- This event has passed.
Ph.D. Proposal: Zigeng Wang
May 5 @ 9:30 am - 10:30 am EDT
Title: Efficient Techniques to Process Big Data
Ph.D. Candidate: Zigeng Wang
Major Advisor: Dr. Sanguthevar Rajasekaran
Associate Advisors: Dr. Caiwen Ding, Dr. Qian Yang
Review Committee Members: Dr. Reda Ammar, Dr. Nalini Ravishanker
Date/Time: Wednesday, May 5th, 2021, 9:30AM-10:30AM
Meeting number: 120 923 9596
Join by phone: +1-415-655-0002 US Toll
Access code: 120 923 9596
In the current era, we see an explosion in data volume, data diversity, and data dimensions. Processing big data demands huge computational resources and storage space. Big data bring a lot of difficulties and opportunities to computing. This proposal offers several techniques for efficiently processing and learning from big data:
The first technique we investigate is feature selection. Feature selection is a crucial problem in efficient machine learning, and it also greatly contributes to the explainability of machine-driven decisions. Methods, like decision trees and LASSO, can select features during training. However, these embedded approaches can only be applied to a small subset of machine learning models.

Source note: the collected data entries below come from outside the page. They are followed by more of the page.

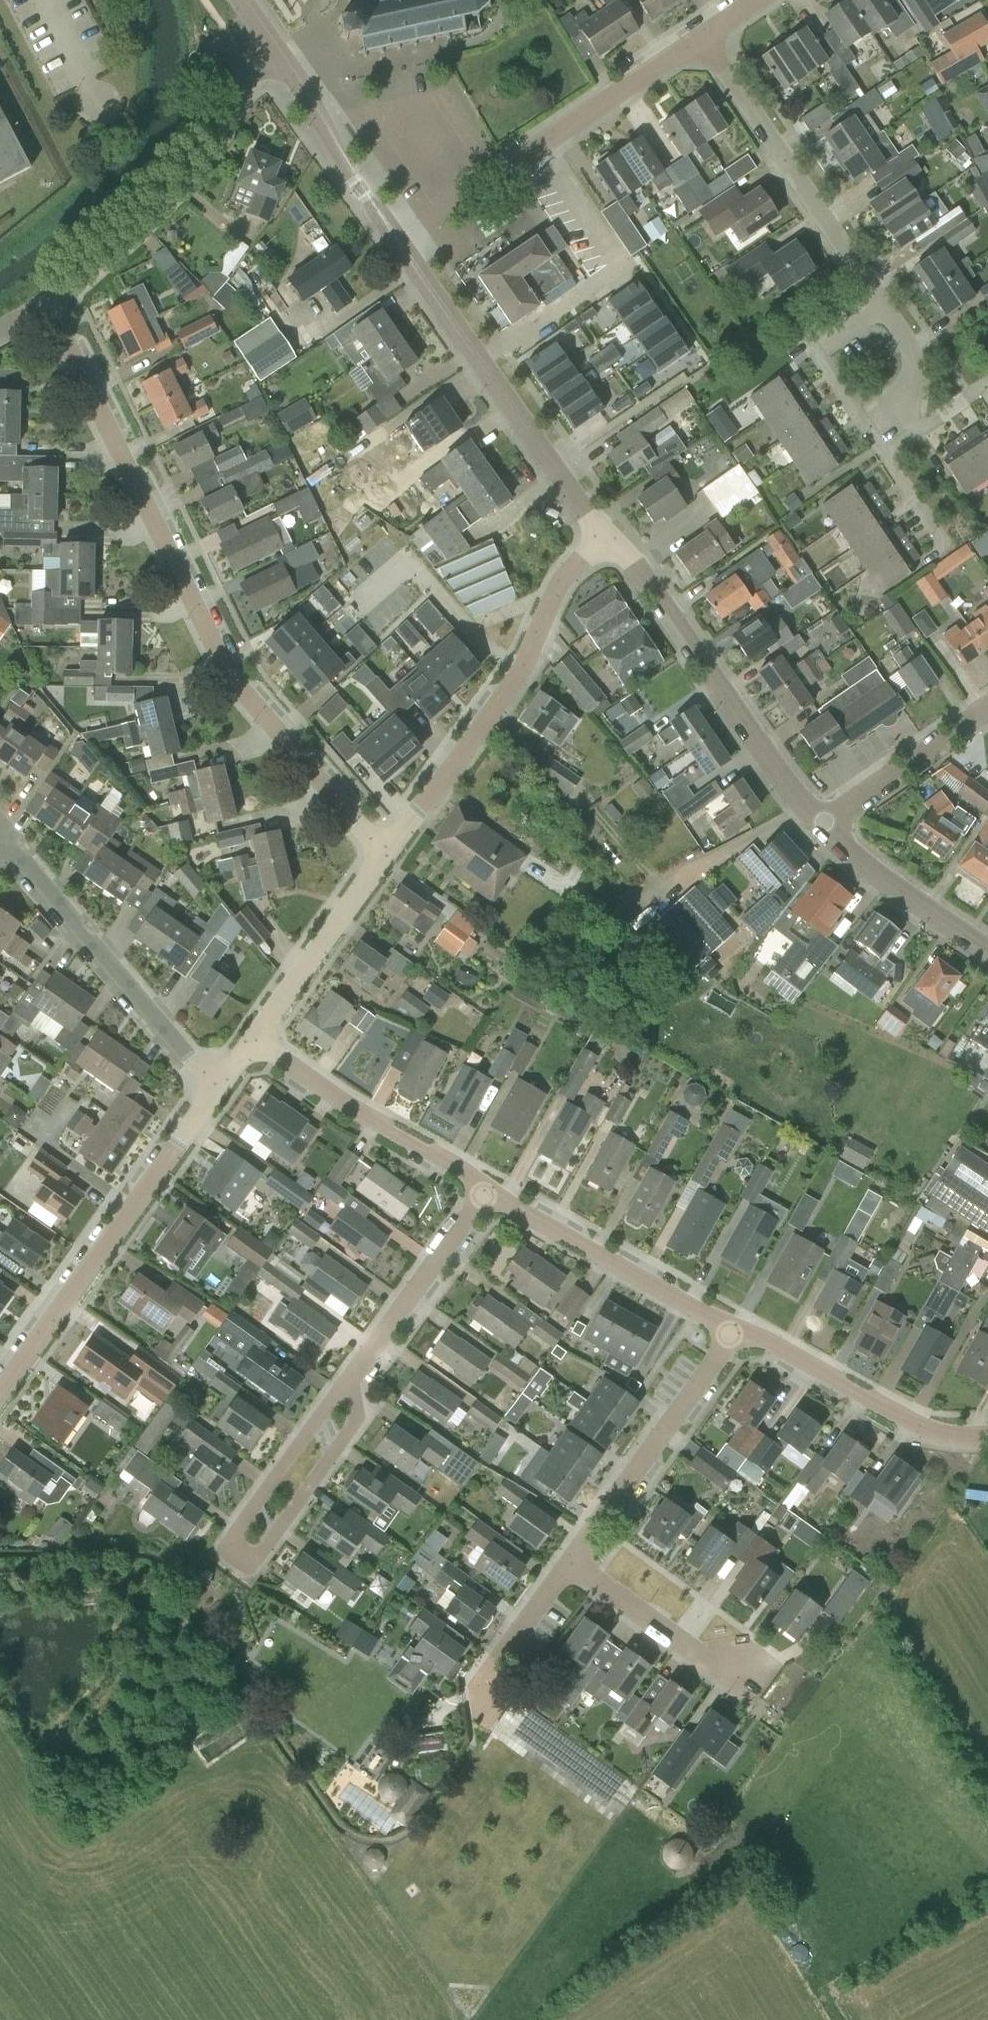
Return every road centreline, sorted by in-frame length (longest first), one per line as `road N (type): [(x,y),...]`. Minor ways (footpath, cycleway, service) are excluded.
road 1 (residential): [(383,852),(223,671),(48,303)]
road 2 (residential): [(911,424),(906,349),(703,38)]
road 3 (residential): [(351,1378),(356,1420),(250,1568),(223,1550),(318,1422)]
road 4 (unclassified): [(383,852),(521,670),(555,592),(606,536)]
road 5 (unclassified): [(0,1396),(213,1090)]
road 6 (residential): [(397,243),(703,38)]
road 7 (tertiary): [(823,825),(775,768),(656,587),(606,536)]
road 8 (tertiary): [(606,536),(397,243)]
road 9 (residential): [(48,303),(123,244),(203,152),(269,38)]
road 10 (residential): [(13,850),(213,1090)]
road 11 (residential): [(734,1330),(486,1191)]
road 12 (residential): [(571,1562),(734,1330)]
road 13 (residential): [(987,1433),(924,1431),(734,1330)]
road 14 (residential): [(486,1191),(254,1038)]
road 15 (tertiary): [(397,243),(269,38)]
road 16 (residential): [(351,1378),(486,1191)]
road 17 (residential): [(571,1562),(758,1692)]
road 18 (unclassified): [(254,1038),(383,852)]
road 19 (tertiary): [(987,952),(868,869),(823,825)]
road 20 (residential): [(823,825),(987,712)]
road 21 (residential): [(486,1721),(483,1684),(571,1562)]

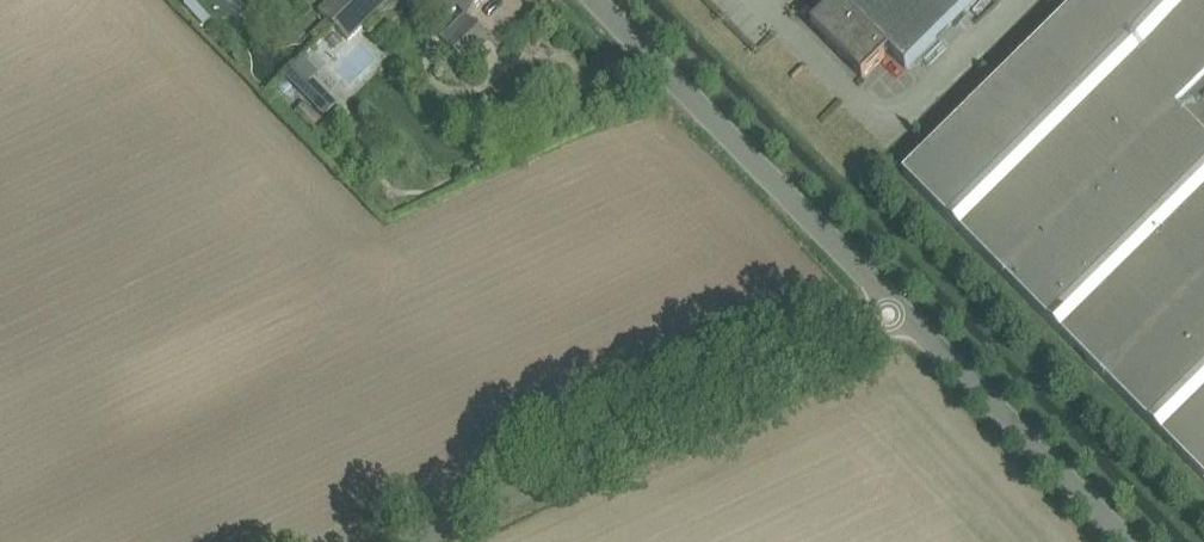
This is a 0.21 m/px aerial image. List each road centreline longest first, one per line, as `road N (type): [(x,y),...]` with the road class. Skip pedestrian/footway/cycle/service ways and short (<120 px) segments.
road 1 (unclassified): [(395,541),(908,302)]
road 2 (unclassified): [(908,302),(603,0)]
road 3 (unclassified): [(1141,541),(908,302)]

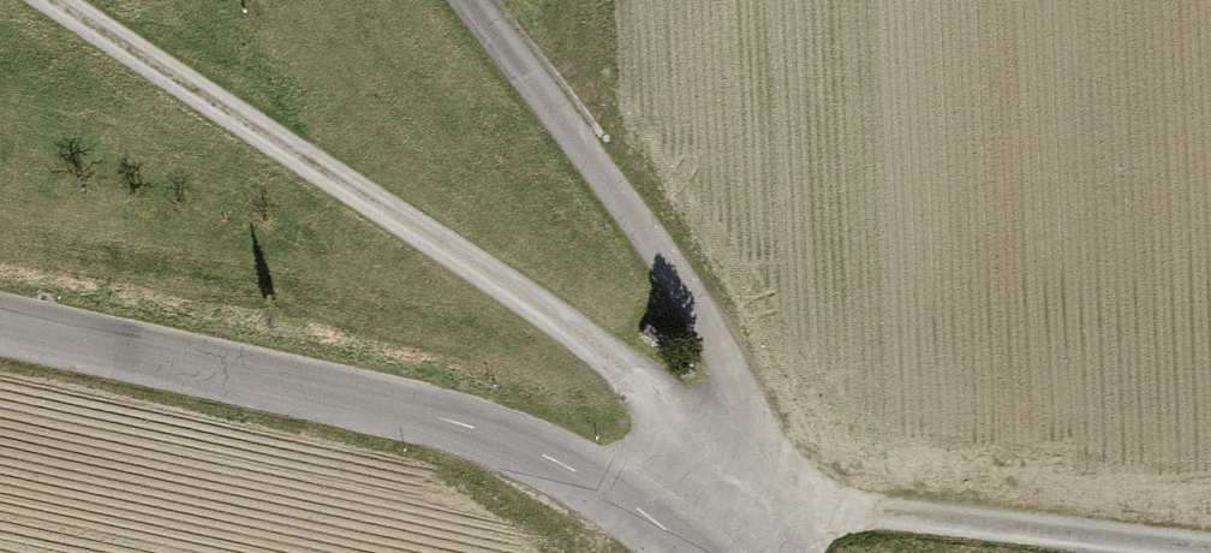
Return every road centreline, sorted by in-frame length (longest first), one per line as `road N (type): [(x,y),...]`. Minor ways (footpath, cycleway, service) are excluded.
road 1 (track): [(36,0),(741,443),(734,491),(709,547)]
road 2 (unclassified): [(714,552),(593,477),(424,409),(0,310)]
road 3 (track): [(1210,544),(734,491)]

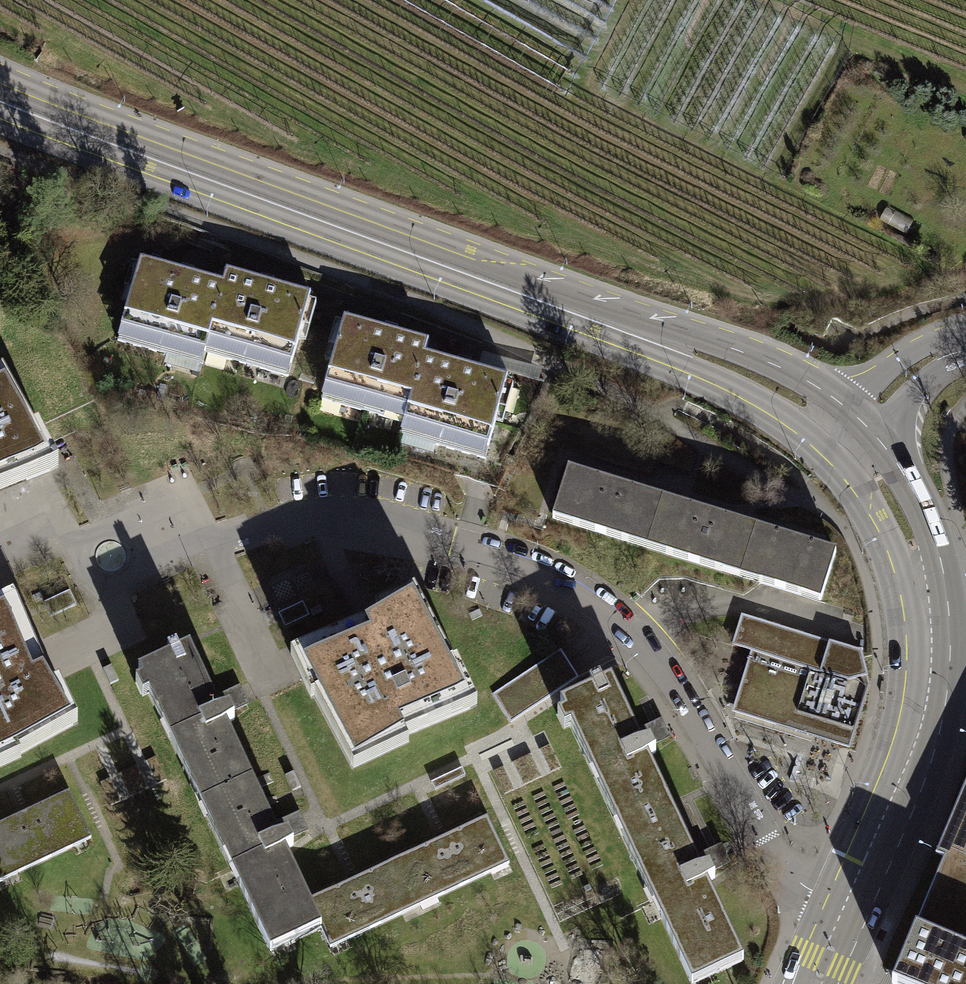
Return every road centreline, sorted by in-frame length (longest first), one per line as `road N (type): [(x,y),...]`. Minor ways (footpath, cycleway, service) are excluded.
road 1 (secondary): [(842,438),(782,390),(0,101)]
road 2 (residential): [(839,904),(788,878),(639,644),(602,608),(545,574),(459,544)]
road 3 (secondary): [(839,904),(917,723),(926,617),(916,552),(888,494),(842,438)]
road 4 (residential): [(74,542),(191,493),(213,540)]
road 5 (residential): [(965,346),(907,375),(842,438)]
road 6 (residential): [(459,544),(323,517)]
road 7 (residential): [(213,540),(269,662)]
road 8 (residential): [(213,540),(99,593)]

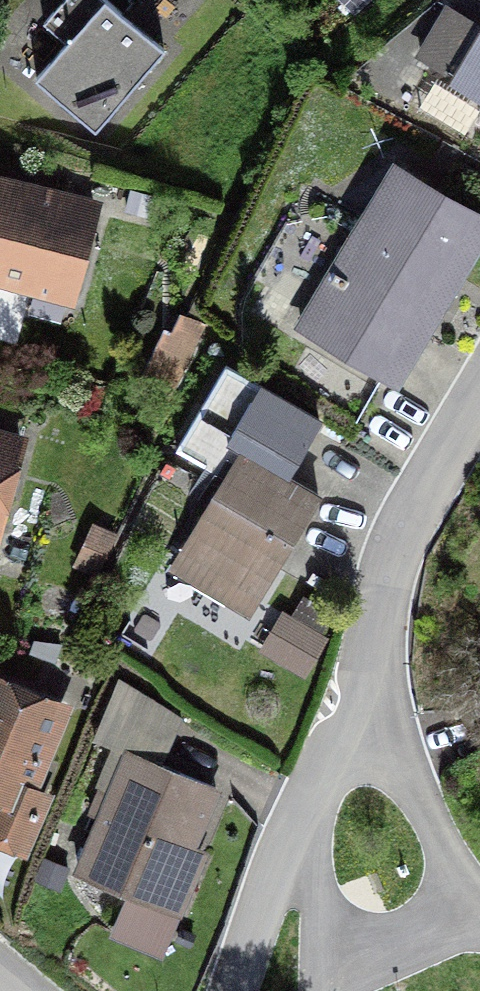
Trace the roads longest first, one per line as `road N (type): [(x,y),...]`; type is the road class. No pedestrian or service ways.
road 1 (residential): [(479,401),(405,534),(360,676),(234,990)]
road 2 (track): [(457,873),(360,676)]
road 3 (track): [(457,873),(423,920),(317,972)]
road 4 (track): [(317,972),(305,824)]

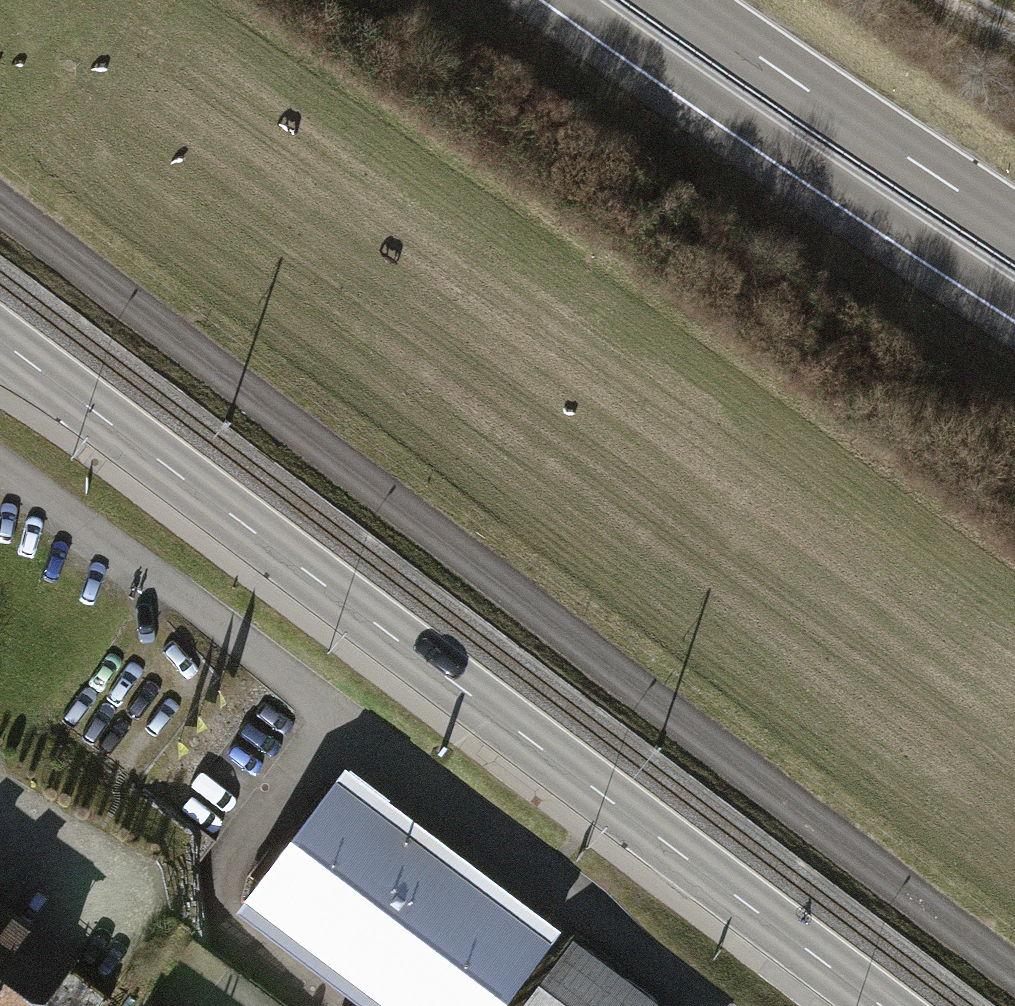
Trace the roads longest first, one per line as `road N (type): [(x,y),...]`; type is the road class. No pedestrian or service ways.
road 1 (residential): [(0,210),(1014,973)]
road 2 (secondary): [(887,1005),(0,342)]
road 3 (trunk): [(568,0),(1014,303)]
road 4 (trunk): [(1014,228),(680,0)]

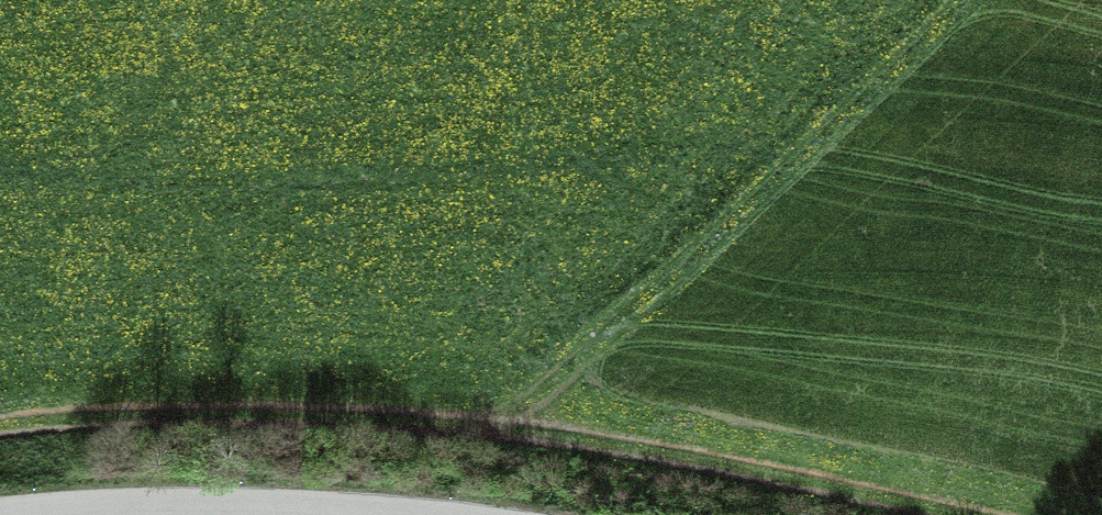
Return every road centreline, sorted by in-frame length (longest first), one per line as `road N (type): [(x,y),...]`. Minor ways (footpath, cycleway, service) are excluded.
road 1 (track): [(0,425),(149,415),(496,424),(723,462),(945,514)]
road 2 (track): [(960,0),(496,424)]

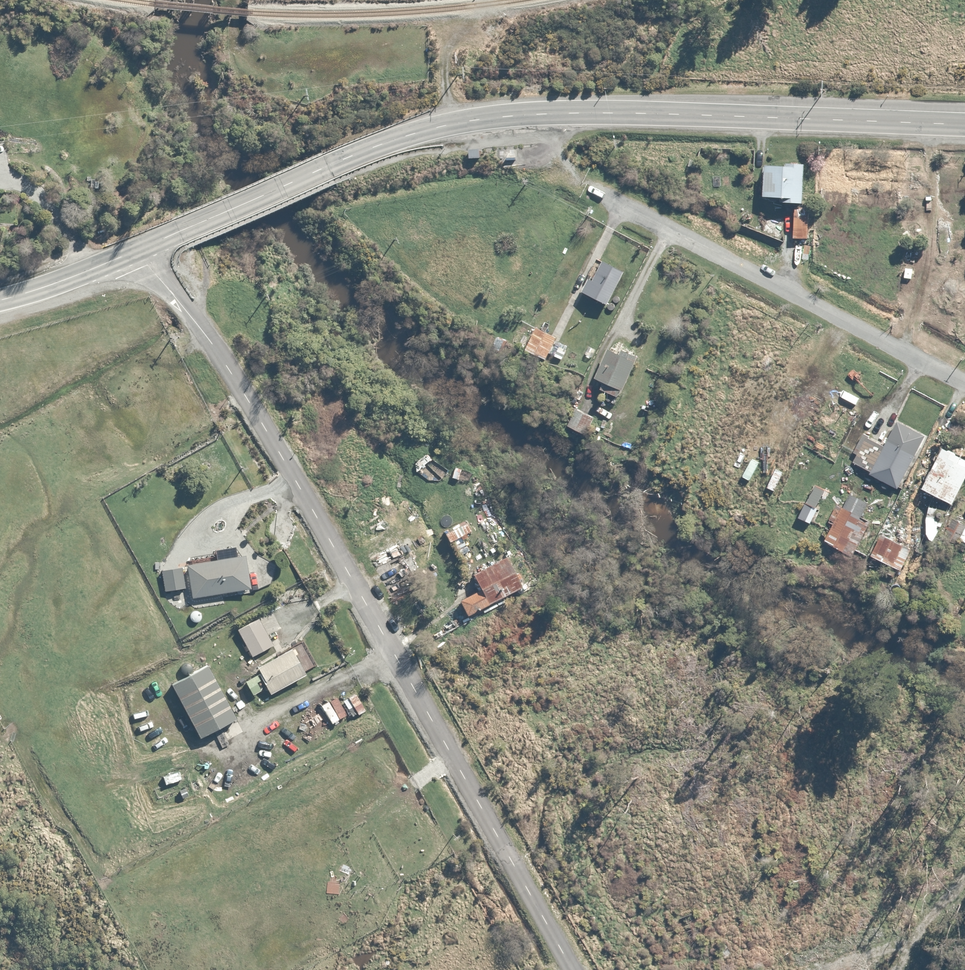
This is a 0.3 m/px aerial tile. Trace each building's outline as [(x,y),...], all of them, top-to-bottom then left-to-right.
[(802,167),(762,165),(761,198),(777,199),(777,204),(801,205),(802,167)] [(791,208),(791,238),(808,239),(808,208),(791,208)] [(590,276),(582,291),(608,304),(625,270),(603,259),(594,278),(590,276)] [(553,343),(556,335),(536,325),(523,352),(553,367),(563,348),(553,343)] [(634,349),(618,342),(614,351),(608,348),(595,376),(604,380),(600,387),(619,396),(638,356),(632,353),(634,349)] [(586,434),(594,417),(572,407),(564,424),(586,434)] [(926,436),(897,420),(883,445),(862,433),(853,451),(839,444),(833,454),(852,465),(854,462),(871,471),(870,473),(898,488),(926,436)] [(921,487),(951,503),(964,478),(964,457),(944,445),(921,487)] [(824,539),(852,555),(871,522),(863,517),(870,505),(850,493),(842,507),(837,504),(827,520),(832,523),(824,539)] [(954,517),(940,541),(961,552),(964,545),(964,523),(954,517)] [(881,532),(870,554),(901,570),(912,548),(881,532)] [(246,554),(186,564),(190,597),(251,588),(246,554)] [(505,554),(471,572),(480,588),(459,599),(467,615),(522,586),(505,554)] [(183,566),(160,569),(163,591),(186,588),(183,566)] [(271,610),(236,629),(251,657),(272,645),(267,637),(282,629),(271,610)] [(256,665),(259,671),(245,679),(251,692),(265,685),(270,694),(307,674),(291,646),(256,665)] [(234,716),(205,662),(165,683),(195,738),(234,716)]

Wrapper-based methods can select features independent of the machine learning models but they often suffer from a high computational cost. To enhance their efficiency, we have designed a wrapper-based randomized feature selection algorithm.
The second technique we explore is efficient time series spectrum analysis. Higher order spectra (HOS) are a powerful tool in nonlinear time series analysis and they have been extensively used as feature representations in data mining, communications and cosmology domains. However, HOS estimation suffers from a high computational cost and memory consumption, restricting its use in resource-limited and time-sensitive applications. We present a package of generic sequential and parallel algorithms for computation and memory efficient HOS estimations that can be employed on any parallel machine or platform.
Besides the theoretical research above, some collaborative works on machine learning applications will be briefly covered in the proposal presentation. These applications span material science, medical science and metagenomics.
Future work will include efficient learning of neural network substructures. We propose to design a differentiable sub-network search algorithm with dynamic layer-wise pruning strength adjustment leveraging the sensitive nature of Lagrangian multipliers.